• _Exercise directions_:
Each line of the material below that holds the word "plus" needs to be copied.

• _The data_:
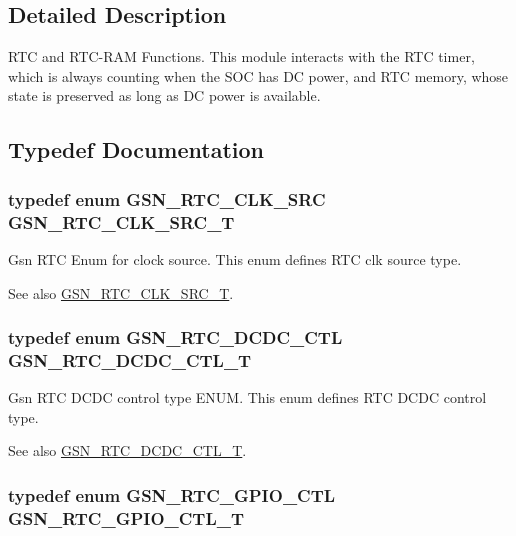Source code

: \subsection{Detailed Description}
RTC and RTC-\/RAM Functions. This module interacts with the RTC timer, which is always counting when the SOC has DC power, and RTC memory, whose state is preserved as long as DC power is available. 

\subsection{Typedef Documentation}
\hypertarget{a00651_gadb97e494297aadf7b5dda5f239d96c80}{
\subsubsection[{GSN\_\-RTC\_\-CLK\_\-SRC\_\-T}]{\setlength{\rightskip}{0pt plus 5cm}typedef enum {\bf GSN\_\-RTC\_\-CLK\_\-SRC} {\bf GSN\_\-RTC\_\-CLK\_\-SRC\_\-T}}}
\label{a00651_gadb97e494297aadf7b5dda5f239d96c80}


Gsn RTC Enum for clock source. This enum defines RTC clk source type. 

\begin{DoxySeeAlso}{See also}
\hyperlink{a00651_gadb97e494297aadf7b5dda5f239d96c80}{GSN\_\-RTC\_\-CLK\_\-SRC\_\-T}. 
\end{DoxySeeAlso}
\hypertarget{a00651_gadac67c4bef428c38b07db46ce0a24d23}{
\subsubsection[{GSN\_\-RTC\_\-DCDC\_\-CTL\_\-T}]{\setlength{\rightskip}{0pt plus 5cm}typedef enum {\bf GSN\_\-RTC\_\-DCDC\_\-CTL} {\bf GSN\_\-RTC\_\-DCDC\_\-CTL\_\-T}}}
\label{a00651_gadac67c4bef428c38b07db46ce0a24d23}


Gsn RTC DCDC control type ENUM. This enum defines RTC DCDC control type. 

\begin{DoxySeeAlso}{See also}
\hyperlink{a00651_gadac67c4bef428c38b07db46ce0a24d23}{GSN\_\-RTC\_\-DCDC\_\-CTL\_\-T}. 
\end{DoxySeeAlso}
\hypertarget{a00651_gaac2b2cc7a6f64a96caddc19f3b3df78b}{
\subsubsection[{GSN\_\-RTC\_\-GPIO\_\-CTL\_\-T}]{\setlength{\rightskip}{0pt plus 5cm}typedef enum {\bf GSN\_\-RTC\_\-GPIO\_\-CTL} {\bf GSN\_\-RTC\_\-GPIO\_\-CTL\_\-T}}}
\label{a00651_gaac2b2cc7a6f64a96caddc19f3b3df78b}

• _Task solution_:
\subsubsection[{GSN\_\-RTC\_\-CLK\_\-SRC\_\-T}]{\setlength{\rightskip}{0pt plus 5cm}typedef enum {\bf GSN\_\-RTC\_\-CLK\_\-SRC} {\bf GSN\_\-RTC\_\-CLK\_\-SRC\_\-T}}}
\subsubsection[{GSN\_\-RTC\_\-DCDC\_\-CTL\_\-T}]{\setlength{\rightskip}{0pt plus 5cm}typedef enum {\bf GSN\_\-RTC\_\-DCDC\_\-CTL} {\bf GSN\_\-RTC\_\-DCDC\_\-CTL\_\-T}}}
\subsubsection[{GSN\_\-RTC\_\-GPIO\_\-CTL\_\-T}]{\setlength{\rightskip}{0pt plus 5cm}typedef enum {\bf GSN\_\-RTC\_\-GPIO\_\-CTL} {\bf GSN\_\-RTC\_\-GPIO\_\-CTL\_\-T}}}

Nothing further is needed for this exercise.